##### EXERCISE INPUTS

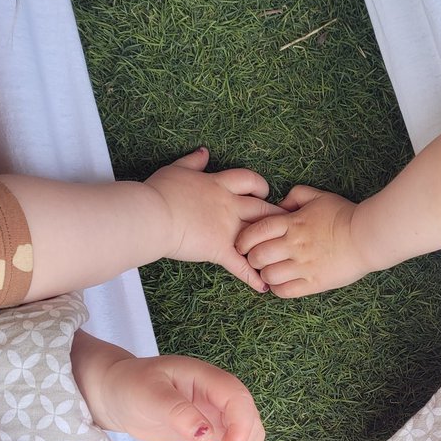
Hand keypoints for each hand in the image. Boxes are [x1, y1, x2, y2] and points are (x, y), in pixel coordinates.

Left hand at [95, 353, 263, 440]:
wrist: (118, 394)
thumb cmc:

##########
##### EXERCISE INPUTS

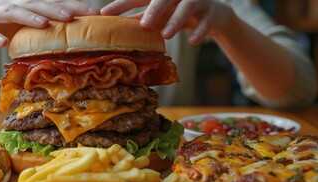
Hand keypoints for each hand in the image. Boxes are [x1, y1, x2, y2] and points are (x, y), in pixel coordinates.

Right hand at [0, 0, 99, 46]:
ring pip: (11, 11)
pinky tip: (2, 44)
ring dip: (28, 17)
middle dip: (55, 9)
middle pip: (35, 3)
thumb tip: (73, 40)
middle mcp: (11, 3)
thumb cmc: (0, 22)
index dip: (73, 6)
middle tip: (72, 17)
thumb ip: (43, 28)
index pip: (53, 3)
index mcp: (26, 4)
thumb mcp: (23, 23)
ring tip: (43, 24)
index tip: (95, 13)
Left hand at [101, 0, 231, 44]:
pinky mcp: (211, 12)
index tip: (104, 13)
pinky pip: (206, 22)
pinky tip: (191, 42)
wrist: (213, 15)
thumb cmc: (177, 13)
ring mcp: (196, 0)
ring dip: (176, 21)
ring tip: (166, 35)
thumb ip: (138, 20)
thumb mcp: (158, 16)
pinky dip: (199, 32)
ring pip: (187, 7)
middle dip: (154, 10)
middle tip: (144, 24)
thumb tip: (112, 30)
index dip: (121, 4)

##########
##### EXERCISE INPUTS

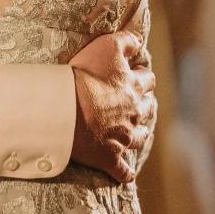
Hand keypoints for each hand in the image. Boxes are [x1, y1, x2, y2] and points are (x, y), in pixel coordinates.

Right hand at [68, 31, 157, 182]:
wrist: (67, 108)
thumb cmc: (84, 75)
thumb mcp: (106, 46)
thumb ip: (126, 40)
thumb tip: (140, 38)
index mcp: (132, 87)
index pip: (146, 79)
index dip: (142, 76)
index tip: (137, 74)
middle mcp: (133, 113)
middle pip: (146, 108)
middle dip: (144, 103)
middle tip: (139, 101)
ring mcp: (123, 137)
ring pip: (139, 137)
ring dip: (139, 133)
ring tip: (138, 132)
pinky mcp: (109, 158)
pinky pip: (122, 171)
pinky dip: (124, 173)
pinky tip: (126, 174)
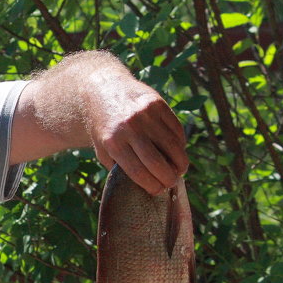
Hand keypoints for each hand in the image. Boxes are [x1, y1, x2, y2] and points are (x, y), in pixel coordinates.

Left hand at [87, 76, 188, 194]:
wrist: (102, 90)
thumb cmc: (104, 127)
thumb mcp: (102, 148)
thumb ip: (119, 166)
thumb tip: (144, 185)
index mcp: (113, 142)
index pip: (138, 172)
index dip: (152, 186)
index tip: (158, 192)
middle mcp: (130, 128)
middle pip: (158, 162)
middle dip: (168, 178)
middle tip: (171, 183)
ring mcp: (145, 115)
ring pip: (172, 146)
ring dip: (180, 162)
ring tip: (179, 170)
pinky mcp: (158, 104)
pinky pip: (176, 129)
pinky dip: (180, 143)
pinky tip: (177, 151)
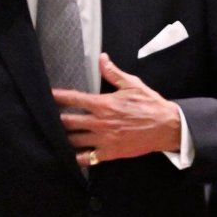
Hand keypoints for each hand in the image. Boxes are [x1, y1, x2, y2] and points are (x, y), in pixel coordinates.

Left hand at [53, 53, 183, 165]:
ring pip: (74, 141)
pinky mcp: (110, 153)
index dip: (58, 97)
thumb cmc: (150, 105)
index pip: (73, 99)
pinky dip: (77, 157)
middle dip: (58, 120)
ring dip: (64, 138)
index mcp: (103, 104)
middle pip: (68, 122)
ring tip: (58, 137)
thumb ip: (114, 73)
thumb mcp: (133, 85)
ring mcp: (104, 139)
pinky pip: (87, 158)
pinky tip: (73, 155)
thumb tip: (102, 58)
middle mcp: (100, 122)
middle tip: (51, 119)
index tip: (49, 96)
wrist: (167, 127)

##########

§ DESCRIPTION OF THE TASK: From the records above, reproduce exactly the lines from the one with "thumb mcp: (158, 16)" to the one with "index dip: (121, 4)", both included, and no others.

§ RESPONSE AREA:
thumb mcp: (158, 16)
pinky dip: (199, 32)
ring pip: (187, 7)
middle dip: (154, 10)
middle tip: (144, 24)
thumb tip: (112, 30)
index dip: (121, 4)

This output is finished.